Dataset:
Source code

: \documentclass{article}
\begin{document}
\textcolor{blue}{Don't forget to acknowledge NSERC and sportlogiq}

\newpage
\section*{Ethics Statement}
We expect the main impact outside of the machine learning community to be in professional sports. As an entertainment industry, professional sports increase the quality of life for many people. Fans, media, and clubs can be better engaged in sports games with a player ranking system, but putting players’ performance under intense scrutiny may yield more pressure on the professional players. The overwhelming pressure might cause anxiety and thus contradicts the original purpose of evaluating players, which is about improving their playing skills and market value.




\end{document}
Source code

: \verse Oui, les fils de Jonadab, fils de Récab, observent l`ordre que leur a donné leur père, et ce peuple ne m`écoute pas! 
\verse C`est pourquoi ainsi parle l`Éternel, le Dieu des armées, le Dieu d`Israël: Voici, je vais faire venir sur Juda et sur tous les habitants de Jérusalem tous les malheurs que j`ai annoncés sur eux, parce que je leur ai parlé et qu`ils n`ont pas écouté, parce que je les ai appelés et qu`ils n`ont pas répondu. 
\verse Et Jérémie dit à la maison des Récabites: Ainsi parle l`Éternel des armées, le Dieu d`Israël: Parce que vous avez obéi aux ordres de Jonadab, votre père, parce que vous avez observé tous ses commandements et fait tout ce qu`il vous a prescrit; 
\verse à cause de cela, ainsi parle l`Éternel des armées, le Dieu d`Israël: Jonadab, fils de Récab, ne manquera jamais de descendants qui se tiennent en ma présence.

* * *

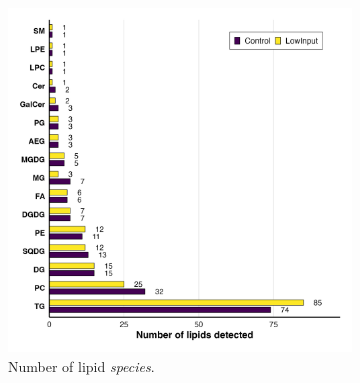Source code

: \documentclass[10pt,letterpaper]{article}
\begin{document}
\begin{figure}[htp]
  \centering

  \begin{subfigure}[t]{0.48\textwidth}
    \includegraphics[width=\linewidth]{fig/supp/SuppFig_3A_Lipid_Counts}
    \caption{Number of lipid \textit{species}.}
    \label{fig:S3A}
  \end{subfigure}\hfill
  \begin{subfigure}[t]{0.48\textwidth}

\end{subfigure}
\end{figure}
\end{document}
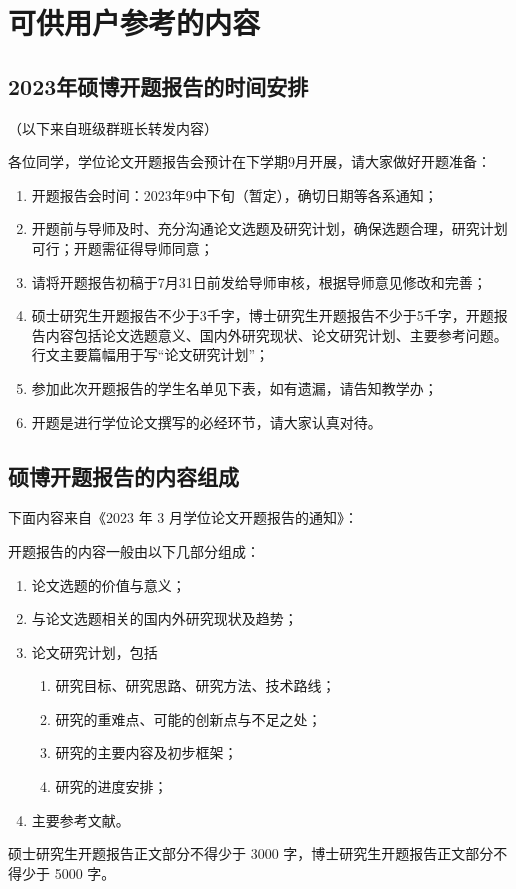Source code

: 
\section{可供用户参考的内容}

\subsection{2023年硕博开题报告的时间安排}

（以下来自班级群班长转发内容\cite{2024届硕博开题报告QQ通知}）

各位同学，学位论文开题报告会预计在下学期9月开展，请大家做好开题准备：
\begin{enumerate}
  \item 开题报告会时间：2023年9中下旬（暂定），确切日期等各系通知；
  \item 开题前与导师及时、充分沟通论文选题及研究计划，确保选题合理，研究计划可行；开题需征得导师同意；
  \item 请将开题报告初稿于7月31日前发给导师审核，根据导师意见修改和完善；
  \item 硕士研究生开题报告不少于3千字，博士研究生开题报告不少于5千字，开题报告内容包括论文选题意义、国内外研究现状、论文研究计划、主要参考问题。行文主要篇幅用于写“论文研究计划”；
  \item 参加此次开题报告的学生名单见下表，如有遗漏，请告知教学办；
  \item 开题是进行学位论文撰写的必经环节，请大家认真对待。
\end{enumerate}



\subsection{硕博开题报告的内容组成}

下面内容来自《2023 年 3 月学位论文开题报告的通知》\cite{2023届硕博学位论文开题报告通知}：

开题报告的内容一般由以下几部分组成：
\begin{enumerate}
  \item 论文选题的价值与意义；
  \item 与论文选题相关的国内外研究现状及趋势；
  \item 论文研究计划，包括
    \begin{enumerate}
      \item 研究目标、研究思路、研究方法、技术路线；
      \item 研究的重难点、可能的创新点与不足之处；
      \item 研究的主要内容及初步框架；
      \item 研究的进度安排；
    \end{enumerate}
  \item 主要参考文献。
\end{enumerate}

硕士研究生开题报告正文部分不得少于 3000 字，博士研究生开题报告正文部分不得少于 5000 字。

Instruction:
Check every line of the records above for the string "subsection". Copy those that hold it.

Task answer:
\subsection{2023年硕博开题报告的时间安排}
\subsection{硕博开题报告的内容组成}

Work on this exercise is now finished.